Early on in my observations, I noticed some of the 7^th and 8^th grade science teachers using a very strange method in their classes. Every once in awhile a big announcement would come up – that in a few days, lyric sheets would be passed out, and the students would all get to sing a song about the science topic they were covering.

Yep... songs… 

...singalong songs… 

...about science...

...to the melody of ‘Row, Row, Row Your Boat’... 

...couldn't make it up if I tried.

And you know what? The kids absolutely ate it right up. The very announcement sent them into a frenzy, and the students eagerly anticipated the upcoming lesson that contained this delightful treat. They would bristle with energy and excitement, and sing out songs about the rock cycle and elements at the top of their lungs. Self-conscious as tweenagers are, not a single one of them wanted to miss the chance to join in on these songs.

So in the oddest implementation of technology yet, I plan on tinkering around in GarageBand next semester during my student teaching with my 8^th graders. Writing up some MIDI-based tracks should be a piece of cake, and if my students are into rap, I’m sure I can drop some beats for them. I highly doubt I’ll get a chance to do this with high school students later on, but there is NO way I’m going to pass up a chance to utilize music in my science class, especially seeing how insanely enthusiastic all the middle school students at this school were about the idea. 

P.S. The symbol for the element Curium is Cm ... C minor... terrible science gag of the day, complete!

Never enough restrictions?

http://www.sltrib.com/sltrib/money/53910819-79/ipad-apple-ipads-students.html.csp

For all the effort and great intentions that go into new technologies to be used in the classroom, it’s a shame that there’s no way to overcome students’ natural abilities to uncover EVERY distraction they can find.

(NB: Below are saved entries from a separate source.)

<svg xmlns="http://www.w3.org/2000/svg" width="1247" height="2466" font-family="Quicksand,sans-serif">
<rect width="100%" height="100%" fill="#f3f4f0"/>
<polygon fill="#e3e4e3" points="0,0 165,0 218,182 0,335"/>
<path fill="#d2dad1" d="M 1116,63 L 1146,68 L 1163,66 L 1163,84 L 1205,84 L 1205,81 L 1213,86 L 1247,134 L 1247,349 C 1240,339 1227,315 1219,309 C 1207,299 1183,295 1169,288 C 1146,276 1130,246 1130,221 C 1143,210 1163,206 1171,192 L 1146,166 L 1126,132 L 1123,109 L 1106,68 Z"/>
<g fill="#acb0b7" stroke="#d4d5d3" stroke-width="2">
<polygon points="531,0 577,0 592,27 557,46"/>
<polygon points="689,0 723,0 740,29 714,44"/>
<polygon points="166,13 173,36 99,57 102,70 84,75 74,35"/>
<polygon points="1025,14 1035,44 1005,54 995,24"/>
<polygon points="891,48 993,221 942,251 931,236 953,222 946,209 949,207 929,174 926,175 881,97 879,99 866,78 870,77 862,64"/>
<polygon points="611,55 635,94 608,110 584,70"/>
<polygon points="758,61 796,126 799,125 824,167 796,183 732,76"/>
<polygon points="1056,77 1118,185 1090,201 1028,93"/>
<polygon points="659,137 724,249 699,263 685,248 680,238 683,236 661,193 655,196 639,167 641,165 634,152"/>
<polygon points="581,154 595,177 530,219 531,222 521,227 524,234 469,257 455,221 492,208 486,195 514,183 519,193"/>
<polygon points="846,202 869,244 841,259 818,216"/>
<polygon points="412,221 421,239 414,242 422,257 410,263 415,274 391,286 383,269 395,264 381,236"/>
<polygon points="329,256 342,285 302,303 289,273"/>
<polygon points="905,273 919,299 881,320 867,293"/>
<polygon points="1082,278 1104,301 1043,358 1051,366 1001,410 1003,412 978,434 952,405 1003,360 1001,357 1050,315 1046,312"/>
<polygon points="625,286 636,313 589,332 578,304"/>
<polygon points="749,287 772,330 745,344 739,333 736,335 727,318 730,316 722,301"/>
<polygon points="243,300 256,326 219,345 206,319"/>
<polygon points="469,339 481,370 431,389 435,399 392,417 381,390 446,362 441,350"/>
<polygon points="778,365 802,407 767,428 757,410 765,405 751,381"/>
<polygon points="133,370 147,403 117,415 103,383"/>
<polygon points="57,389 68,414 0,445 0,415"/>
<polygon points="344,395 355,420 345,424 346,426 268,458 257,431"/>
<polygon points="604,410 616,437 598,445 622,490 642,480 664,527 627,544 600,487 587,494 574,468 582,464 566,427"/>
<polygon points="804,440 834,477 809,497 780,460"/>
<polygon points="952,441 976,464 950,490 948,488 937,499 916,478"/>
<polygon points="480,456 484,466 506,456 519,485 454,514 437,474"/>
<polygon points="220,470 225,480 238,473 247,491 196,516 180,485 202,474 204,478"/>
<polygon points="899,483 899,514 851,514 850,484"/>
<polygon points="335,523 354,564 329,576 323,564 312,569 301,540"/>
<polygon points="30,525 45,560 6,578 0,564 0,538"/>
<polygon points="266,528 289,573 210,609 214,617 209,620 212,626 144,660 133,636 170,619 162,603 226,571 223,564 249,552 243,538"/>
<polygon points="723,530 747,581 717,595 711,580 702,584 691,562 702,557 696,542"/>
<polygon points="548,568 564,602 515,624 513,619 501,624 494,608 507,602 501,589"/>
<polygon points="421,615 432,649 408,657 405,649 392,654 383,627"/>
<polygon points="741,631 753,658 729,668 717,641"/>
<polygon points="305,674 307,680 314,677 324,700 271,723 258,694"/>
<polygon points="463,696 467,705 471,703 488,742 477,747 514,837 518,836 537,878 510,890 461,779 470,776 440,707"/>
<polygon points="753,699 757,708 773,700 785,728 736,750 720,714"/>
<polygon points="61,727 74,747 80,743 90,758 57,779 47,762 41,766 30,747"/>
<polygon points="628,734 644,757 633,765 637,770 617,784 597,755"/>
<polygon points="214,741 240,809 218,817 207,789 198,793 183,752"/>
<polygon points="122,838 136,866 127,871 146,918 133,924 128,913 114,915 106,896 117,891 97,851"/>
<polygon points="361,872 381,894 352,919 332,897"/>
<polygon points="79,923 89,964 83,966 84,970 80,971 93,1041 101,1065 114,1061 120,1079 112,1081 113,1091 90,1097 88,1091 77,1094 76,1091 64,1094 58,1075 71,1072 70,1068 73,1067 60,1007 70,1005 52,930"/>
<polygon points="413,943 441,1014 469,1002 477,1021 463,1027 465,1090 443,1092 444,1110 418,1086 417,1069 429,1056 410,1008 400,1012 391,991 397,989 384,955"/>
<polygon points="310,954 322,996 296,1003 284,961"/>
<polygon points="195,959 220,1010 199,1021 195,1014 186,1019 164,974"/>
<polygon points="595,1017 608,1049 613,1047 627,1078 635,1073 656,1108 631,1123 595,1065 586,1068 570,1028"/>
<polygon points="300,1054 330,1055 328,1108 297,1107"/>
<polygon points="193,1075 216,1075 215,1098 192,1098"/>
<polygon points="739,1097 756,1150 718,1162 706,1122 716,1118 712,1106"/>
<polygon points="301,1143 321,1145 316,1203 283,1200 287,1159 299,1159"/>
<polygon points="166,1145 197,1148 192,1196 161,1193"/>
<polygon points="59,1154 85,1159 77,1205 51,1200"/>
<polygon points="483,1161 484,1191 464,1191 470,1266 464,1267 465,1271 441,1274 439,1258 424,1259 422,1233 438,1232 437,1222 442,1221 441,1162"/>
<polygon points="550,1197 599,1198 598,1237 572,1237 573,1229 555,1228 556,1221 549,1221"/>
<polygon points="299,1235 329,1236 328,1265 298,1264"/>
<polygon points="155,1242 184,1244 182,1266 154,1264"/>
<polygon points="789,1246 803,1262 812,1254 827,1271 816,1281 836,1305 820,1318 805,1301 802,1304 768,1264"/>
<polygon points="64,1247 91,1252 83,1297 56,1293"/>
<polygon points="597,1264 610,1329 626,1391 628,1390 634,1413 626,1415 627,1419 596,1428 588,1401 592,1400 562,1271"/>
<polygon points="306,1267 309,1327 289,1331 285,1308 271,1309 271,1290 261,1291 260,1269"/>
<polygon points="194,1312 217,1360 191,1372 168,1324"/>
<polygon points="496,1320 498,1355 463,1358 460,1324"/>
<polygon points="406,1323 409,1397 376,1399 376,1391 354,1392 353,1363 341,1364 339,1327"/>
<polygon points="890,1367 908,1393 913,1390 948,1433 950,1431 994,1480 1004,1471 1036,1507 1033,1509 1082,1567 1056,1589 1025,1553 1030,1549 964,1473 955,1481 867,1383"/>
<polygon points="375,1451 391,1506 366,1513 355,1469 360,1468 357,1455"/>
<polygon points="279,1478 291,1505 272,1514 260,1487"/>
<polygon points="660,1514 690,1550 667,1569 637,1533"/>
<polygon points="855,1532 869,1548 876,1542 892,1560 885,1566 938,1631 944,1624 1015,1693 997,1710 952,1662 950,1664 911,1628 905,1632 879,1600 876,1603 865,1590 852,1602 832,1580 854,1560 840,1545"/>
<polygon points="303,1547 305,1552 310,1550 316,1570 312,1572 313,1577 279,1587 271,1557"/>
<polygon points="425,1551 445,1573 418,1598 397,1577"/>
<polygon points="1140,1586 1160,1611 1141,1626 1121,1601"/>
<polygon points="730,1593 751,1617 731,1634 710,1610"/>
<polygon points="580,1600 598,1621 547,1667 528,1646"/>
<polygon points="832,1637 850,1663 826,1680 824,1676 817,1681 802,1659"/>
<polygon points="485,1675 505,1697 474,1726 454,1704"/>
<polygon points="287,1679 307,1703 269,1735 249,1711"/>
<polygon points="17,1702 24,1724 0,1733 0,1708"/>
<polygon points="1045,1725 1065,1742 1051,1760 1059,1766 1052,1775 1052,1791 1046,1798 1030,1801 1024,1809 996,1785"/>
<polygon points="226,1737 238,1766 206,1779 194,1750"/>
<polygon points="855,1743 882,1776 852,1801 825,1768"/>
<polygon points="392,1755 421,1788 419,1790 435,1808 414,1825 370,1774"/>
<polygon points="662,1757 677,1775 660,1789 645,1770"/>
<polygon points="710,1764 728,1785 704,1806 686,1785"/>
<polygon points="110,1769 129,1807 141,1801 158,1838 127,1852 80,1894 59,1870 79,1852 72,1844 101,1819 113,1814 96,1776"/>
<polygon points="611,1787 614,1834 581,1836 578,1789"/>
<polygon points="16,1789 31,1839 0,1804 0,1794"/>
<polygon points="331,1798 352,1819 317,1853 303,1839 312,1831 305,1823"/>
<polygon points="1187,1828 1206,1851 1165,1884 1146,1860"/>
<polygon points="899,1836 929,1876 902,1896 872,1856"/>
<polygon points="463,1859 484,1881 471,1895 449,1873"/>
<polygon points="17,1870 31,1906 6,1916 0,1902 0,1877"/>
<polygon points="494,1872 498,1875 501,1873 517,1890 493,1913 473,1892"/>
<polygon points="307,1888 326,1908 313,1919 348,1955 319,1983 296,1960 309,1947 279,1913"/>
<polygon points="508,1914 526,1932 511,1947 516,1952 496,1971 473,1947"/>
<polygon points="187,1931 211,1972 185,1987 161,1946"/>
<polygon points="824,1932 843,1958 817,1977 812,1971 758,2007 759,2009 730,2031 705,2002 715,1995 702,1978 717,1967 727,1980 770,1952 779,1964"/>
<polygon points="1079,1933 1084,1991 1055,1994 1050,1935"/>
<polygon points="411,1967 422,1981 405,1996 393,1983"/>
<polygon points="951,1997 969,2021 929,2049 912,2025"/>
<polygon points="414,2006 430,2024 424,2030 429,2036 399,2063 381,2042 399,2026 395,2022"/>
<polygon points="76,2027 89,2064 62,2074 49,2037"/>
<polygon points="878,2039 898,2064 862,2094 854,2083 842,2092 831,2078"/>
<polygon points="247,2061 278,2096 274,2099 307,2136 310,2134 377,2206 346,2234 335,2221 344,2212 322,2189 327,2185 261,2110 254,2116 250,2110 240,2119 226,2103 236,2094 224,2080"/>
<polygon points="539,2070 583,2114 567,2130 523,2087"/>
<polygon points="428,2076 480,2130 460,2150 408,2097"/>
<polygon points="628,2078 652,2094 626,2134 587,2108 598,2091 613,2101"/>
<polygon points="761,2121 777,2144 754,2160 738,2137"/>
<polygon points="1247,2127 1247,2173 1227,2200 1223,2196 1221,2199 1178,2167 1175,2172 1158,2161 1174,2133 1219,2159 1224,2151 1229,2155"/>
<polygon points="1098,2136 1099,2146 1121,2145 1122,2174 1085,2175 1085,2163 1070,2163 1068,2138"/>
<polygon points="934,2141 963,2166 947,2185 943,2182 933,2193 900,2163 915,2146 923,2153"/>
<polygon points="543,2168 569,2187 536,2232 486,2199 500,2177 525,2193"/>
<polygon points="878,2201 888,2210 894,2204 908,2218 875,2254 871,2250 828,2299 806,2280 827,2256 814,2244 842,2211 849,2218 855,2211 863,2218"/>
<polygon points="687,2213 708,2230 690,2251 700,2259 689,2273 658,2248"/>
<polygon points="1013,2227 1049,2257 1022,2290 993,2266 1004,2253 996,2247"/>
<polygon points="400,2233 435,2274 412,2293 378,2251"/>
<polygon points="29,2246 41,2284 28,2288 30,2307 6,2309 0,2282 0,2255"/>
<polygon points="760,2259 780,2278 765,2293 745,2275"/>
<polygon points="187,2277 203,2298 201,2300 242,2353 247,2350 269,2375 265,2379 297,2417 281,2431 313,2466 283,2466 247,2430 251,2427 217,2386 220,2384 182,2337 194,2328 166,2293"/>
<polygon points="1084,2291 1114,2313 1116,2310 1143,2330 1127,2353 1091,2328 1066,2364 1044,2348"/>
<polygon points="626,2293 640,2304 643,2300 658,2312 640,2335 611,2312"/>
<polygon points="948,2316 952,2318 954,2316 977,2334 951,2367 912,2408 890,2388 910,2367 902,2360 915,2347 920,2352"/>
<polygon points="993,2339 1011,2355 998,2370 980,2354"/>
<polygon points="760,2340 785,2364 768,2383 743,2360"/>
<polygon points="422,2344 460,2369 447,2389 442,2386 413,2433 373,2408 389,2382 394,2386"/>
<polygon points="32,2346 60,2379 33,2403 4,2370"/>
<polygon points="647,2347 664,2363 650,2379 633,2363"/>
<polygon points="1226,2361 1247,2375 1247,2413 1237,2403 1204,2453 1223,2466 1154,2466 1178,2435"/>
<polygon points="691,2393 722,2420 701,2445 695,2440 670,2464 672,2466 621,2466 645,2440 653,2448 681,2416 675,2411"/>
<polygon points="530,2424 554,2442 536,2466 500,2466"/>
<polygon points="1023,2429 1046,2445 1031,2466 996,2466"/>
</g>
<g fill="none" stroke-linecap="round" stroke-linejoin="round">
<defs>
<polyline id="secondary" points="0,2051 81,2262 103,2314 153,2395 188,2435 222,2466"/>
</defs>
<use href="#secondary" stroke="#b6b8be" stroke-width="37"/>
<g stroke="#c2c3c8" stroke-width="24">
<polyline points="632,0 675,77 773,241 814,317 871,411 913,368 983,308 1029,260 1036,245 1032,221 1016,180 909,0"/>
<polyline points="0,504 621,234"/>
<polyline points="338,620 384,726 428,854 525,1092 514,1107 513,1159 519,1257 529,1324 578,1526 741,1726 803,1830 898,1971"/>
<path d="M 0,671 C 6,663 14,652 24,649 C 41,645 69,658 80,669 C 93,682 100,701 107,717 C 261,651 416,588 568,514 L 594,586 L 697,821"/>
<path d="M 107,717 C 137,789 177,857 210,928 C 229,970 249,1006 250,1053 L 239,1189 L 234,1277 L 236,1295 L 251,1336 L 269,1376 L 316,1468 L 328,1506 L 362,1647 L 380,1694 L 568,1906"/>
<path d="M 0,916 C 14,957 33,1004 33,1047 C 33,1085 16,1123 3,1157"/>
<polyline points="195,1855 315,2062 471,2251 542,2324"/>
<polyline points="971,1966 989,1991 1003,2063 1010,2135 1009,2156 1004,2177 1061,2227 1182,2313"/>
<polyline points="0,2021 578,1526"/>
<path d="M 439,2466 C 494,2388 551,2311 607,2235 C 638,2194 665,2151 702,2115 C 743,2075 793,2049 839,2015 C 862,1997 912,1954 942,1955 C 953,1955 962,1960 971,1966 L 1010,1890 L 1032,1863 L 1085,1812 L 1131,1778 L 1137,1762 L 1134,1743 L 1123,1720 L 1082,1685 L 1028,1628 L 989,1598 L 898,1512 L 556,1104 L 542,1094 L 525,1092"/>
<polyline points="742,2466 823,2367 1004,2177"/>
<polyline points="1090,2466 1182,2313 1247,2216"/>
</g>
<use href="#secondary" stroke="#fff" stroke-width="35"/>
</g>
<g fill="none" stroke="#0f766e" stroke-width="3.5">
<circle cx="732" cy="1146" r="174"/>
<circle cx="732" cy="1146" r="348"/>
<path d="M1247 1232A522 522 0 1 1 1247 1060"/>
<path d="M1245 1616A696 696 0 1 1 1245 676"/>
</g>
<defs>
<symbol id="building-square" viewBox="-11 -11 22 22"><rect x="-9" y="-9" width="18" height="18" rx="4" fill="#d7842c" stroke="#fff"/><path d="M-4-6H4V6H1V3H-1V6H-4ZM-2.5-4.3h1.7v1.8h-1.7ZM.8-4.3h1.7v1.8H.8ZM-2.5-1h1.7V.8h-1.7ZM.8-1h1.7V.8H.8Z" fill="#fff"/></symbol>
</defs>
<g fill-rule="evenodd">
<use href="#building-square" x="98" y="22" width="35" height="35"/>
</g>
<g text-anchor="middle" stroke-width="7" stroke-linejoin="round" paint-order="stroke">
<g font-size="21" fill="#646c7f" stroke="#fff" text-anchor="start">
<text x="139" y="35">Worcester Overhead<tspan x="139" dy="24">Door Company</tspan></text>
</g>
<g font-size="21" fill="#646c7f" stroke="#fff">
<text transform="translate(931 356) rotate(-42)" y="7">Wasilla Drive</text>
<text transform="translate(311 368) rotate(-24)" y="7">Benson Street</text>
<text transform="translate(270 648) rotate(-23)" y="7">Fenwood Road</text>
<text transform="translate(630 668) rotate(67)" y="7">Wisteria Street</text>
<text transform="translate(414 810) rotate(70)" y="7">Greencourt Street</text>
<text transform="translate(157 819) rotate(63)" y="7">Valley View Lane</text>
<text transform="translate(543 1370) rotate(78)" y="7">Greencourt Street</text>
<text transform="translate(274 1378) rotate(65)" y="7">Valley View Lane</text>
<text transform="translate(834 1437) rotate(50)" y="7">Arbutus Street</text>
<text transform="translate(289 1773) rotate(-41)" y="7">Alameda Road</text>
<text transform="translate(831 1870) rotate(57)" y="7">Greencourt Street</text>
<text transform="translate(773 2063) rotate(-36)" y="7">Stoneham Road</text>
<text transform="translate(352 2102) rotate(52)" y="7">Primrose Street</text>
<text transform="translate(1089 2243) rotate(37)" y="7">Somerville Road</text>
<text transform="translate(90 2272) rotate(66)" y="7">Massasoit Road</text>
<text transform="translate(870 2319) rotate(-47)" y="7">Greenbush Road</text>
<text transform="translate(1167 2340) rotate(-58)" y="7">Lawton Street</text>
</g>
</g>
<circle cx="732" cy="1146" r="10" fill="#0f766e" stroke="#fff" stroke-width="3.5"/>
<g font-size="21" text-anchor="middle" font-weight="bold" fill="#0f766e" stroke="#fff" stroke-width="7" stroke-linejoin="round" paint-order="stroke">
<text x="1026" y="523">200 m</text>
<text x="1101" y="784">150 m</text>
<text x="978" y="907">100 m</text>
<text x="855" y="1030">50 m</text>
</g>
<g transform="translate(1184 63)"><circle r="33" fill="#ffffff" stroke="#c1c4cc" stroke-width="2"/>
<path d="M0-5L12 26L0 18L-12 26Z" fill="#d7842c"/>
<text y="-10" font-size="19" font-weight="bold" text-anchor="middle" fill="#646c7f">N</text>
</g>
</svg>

Apparently even the mighty Apple can’t quite counter these tendencies, as the article above reveals. As simple as they make it to disable and restrict all dangerous or unproductive apps and websites, students quickly found out that using iMessage can’t be blocked in any way!

Such a small loophole now means that usage of already purchased iPads will have to be severely restricted and monitored, and in many cases would prevent districts from purchasing iPads. The risk for cheating or even just unnecessary chit-chat outweighs the possible benefits of implementing all the educational tools an iPad can bring to the table. Apple clearly wants to be marketable and have the iPad be the tablet of choice for the classroom, so it probably won’t be long before a proper set of tools are released to ensure that this won’t be a problem any longer.

The real shame in all of this is that lower and lower attention spans are the source of both the need of new technology and the risk of implementation. The reason that devices like laptops and iPads hold so much potential is because students overuse them recreationally and are, quite frankly, bored when engaging technology isn’t present. Then, given the tiniest opportunity to exploit distracting and entertaining non-educational aspects of the technology, students unravel the devices and ruin what could have been the engaging classroom experience they needed.

I personally think there should be more emphasis on encouraging maturity in the utilization of technology at an early age. In the market, devices seem to generate the most appeal (even for adults) in the potential they hold for keeping us far, far away from boredom , and it’s no surprise that all of us are now programmed to be distracted and entertained at every moment of the day. When we have a class full of children or teenagers who are wired this way, it's not fair for us to try to master the balance of giving them enough tech to stay engaged and restricting the access they have to avoid distraction.

What can we do as educators to overcome this and hold our students to higher standards of behavior and maturity?